= THE TASK =
Please repeat, exactly and without pictures, the lines of the entries below that run from the one containing "UV1 ET UV2 1E ET 2E DAN" through the one containing "αποτύπωνε βιαστικά τις".

::: MATERIAL TO PROCESS :::

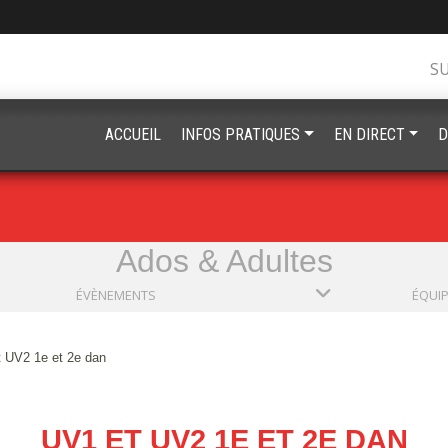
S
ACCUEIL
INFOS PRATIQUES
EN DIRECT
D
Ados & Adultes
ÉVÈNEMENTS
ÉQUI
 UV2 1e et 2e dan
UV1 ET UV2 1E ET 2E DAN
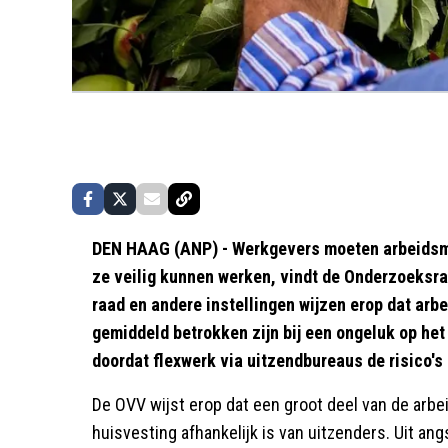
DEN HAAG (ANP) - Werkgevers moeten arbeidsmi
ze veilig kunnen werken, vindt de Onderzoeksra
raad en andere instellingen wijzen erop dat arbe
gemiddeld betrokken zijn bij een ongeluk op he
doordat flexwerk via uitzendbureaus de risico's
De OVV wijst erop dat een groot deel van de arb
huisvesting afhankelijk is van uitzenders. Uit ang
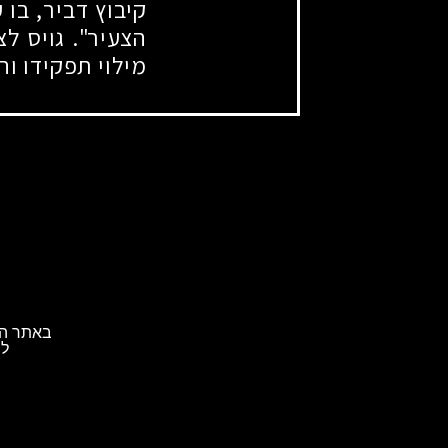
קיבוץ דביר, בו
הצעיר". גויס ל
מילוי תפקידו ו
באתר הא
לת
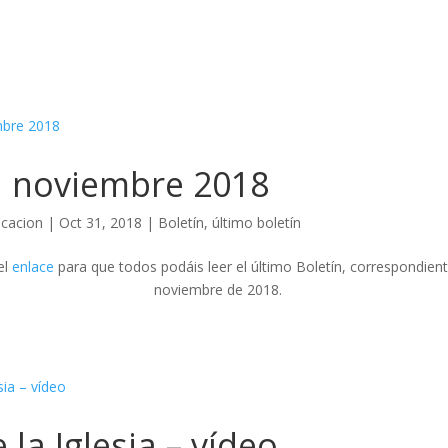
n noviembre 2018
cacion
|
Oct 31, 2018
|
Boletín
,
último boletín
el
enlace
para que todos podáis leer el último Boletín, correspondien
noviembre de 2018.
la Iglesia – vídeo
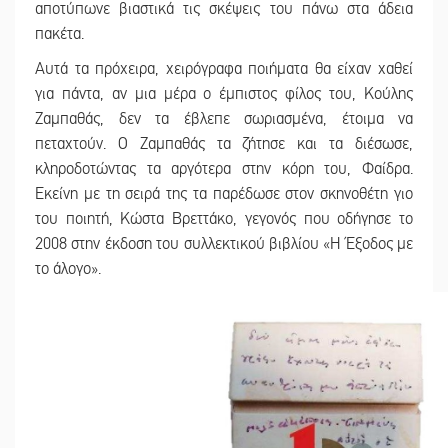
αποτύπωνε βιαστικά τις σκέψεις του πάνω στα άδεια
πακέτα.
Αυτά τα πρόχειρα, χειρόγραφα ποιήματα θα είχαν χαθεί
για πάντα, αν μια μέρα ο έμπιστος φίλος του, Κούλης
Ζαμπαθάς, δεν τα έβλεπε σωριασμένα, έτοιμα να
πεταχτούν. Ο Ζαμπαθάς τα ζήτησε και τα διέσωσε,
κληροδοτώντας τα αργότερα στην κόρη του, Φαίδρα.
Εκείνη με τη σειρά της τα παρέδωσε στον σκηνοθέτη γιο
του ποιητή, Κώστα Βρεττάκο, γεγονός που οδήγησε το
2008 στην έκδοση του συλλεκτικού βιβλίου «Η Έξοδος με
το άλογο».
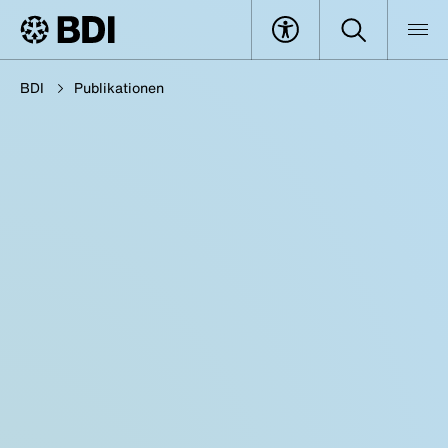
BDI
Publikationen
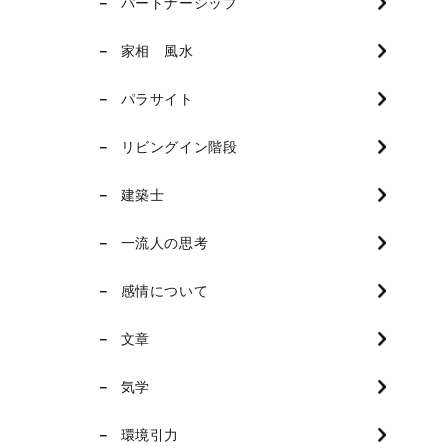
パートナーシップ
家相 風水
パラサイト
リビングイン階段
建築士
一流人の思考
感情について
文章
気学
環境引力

:::
::: MATERIAL TO PROCESS :::

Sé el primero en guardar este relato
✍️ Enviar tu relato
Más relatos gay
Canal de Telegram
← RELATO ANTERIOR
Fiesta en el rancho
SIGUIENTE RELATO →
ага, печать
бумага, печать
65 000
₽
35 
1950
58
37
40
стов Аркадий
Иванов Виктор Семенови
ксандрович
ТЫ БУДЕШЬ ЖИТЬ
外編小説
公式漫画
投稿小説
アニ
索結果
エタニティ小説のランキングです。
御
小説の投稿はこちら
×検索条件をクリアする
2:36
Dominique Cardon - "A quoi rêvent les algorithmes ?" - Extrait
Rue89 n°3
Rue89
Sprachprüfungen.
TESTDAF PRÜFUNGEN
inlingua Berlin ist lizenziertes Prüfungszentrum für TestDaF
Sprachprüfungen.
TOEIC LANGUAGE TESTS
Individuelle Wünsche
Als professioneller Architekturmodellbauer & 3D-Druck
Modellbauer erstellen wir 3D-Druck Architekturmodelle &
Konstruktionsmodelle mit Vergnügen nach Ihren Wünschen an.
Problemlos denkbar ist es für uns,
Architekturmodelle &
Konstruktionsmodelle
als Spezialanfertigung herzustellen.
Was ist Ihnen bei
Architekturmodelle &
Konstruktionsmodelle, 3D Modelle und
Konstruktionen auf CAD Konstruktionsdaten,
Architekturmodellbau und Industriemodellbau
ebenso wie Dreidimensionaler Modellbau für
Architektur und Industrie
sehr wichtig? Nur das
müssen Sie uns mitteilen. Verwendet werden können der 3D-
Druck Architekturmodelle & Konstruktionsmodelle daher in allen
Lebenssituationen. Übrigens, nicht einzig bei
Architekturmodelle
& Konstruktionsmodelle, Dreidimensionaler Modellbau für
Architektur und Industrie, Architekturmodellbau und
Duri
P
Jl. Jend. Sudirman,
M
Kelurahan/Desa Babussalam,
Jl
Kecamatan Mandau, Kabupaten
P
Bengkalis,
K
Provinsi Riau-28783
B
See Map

:::
::: MATERIAL TO PROCESS :::

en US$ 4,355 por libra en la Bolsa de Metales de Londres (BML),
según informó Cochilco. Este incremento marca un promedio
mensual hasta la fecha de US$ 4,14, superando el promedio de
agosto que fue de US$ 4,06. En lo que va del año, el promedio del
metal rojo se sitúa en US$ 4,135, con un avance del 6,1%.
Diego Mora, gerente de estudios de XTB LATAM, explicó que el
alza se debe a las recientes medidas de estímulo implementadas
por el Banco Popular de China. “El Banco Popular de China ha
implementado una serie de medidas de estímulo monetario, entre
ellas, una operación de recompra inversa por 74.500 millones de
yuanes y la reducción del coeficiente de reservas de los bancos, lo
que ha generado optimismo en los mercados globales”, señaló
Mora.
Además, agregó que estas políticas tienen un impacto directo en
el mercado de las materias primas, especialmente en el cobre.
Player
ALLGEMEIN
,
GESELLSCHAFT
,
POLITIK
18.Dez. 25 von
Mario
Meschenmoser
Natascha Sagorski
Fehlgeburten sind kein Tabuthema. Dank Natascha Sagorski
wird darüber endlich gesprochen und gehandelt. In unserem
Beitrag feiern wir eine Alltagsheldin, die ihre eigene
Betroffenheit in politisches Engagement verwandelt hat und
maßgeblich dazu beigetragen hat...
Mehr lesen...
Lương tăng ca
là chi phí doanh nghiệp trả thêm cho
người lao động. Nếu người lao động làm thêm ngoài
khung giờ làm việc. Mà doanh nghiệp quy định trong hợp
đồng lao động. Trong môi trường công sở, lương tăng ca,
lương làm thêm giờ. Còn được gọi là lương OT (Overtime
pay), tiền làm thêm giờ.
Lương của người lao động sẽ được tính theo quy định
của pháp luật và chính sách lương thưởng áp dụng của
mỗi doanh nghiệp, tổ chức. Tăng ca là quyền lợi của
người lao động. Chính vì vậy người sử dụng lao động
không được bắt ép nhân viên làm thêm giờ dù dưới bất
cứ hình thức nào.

:::

= WORKED SOLUTION =
UV1 ET UV2 1E ET 2E DAN
DEN HAAG (ANP) - Werkgevers moeten arbeidsmi
ze veilig kunnen werken, vindt de Onderzoeksra
raad en andere instellingen wijzen erop dat arbe
gemiddeld betrokken zijn bij een ongeluk op he
doordat flexwerk via uitzendbureaus de risico's
De OVV wijst erop dat een groot deel van de arb
huisvesting afhankelijk is van uitzenders. Uit ang
קיבוץ דביר, בו
הצעיר". גויס ל
מילוי תפקידו ו
באתר הא
לת
n noviembre 2018
cacion
|
Oct 31, 2018
|
Boletín
,
último boletín
el
enlace
para que todos podáis leer el último Boletín, correspondien
noviembre de 2018.
la Iglesia – vídeo
αποτύπωνε βιαστικά τις σκέψεις του πάνω στα άδεια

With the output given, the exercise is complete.